__What is being asked__.
Look for "pixel" in the listing below. Gather each line that contains it.

__Task data__.
--- --- ---
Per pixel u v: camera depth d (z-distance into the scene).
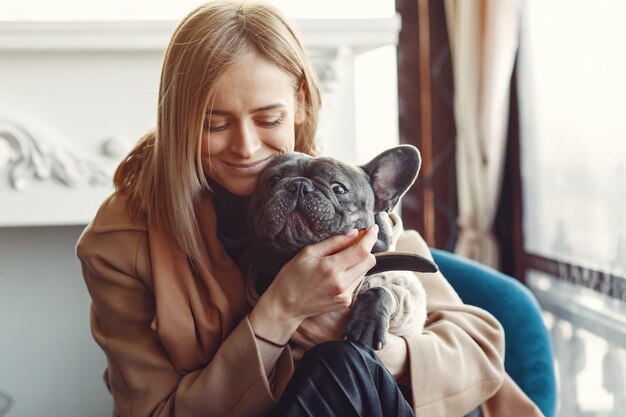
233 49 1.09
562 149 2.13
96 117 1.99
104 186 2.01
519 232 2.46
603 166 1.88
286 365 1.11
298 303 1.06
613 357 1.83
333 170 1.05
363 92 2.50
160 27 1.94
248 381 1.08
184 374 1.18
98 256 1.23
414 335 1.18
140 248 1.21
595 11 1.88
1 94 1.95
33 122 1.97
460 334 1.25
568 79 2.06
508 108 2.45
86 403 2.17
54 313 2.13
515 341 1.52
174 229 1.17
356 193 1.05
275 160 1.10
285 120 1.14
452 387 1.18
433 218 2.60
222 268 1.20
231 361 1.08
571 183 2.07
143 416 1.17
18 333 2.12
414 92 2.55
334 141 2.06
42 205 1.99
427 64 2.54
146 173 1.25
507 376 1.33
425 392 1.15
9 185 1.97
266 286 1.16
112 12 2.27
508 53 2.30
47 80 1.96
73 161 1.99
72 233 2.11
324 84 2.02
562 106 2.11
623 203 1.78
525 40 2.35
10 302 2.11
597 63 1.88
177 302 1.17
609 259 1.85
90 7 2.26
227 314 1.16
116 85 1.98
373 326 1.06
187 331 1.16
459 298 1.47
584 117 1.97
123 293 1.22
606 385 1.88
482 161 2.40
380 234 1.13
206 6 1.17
--- --- ---
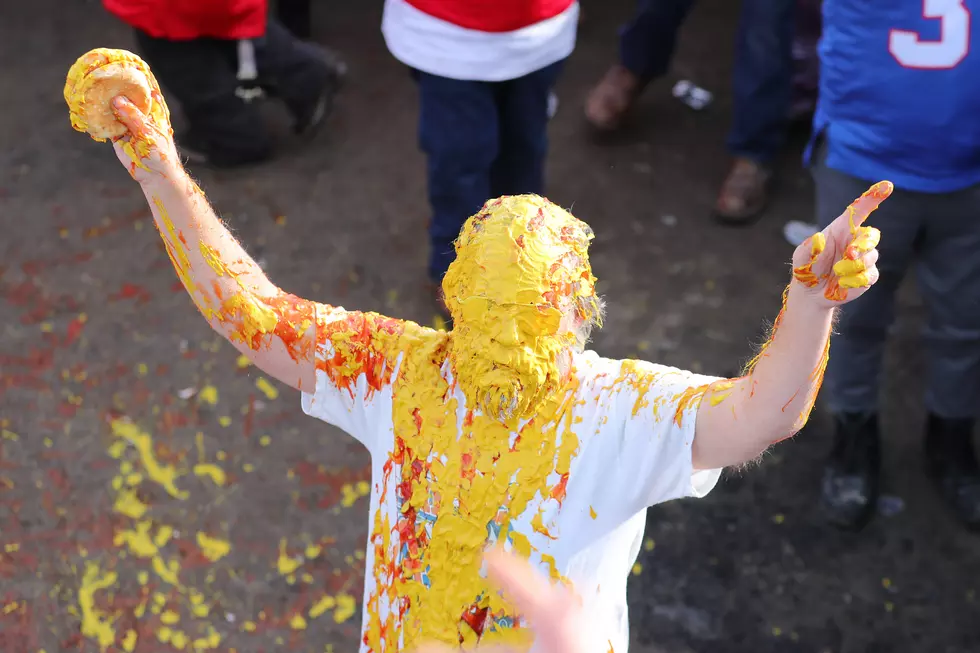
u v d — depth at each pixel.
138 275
--- --- ---
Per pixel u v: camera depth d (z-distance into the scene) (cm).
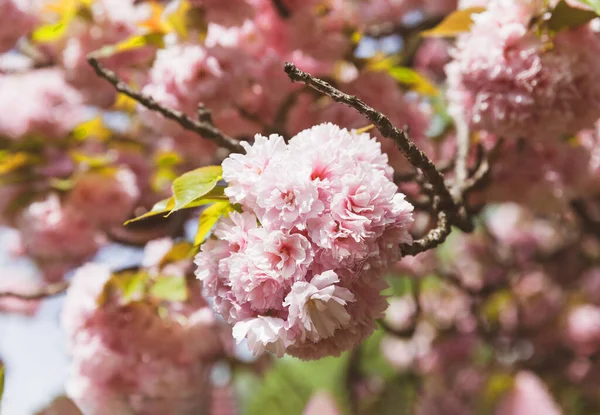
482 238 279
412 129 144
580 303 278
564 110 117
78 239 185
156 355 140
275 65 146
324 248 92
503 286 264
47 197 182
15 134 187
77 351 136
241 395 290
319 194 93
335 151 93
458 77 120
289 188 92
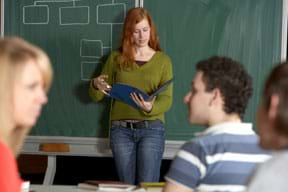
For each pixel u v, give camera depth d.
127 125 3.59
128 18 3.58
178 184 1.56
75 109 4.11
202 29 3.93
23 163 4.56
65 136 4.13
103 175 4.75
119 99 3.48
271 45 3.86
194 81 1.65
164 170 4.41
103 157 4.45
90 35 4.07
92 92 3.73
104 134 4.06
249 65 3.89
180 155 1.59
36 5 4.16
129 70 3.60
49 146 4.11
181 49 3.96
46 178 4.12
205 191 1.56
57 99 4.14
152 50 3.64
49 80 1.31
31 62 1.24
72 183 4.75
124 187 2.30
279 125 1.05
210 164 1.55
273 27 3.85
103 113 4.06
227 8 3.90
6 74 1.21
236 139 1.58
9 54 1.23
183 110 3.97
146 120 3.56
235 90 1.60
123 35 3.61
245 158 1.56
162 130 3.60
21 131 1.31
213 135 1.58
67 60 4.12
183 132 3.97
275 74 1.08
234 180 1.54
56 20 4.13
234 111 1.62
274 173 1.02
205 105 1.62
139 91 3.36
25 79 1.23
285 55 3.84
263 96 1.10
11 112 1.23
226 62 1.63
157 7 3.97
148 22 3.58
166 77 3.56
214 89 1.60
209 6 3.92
--- --- ---
__Solved exercise__.
Per pixel u v: camera depth d (z-distance into the scene).
u v d — depth at each pixel.
Per pixel u v: camera depth d (z-distance into the scene) (cm).
For each pixel u v, give camera depth d.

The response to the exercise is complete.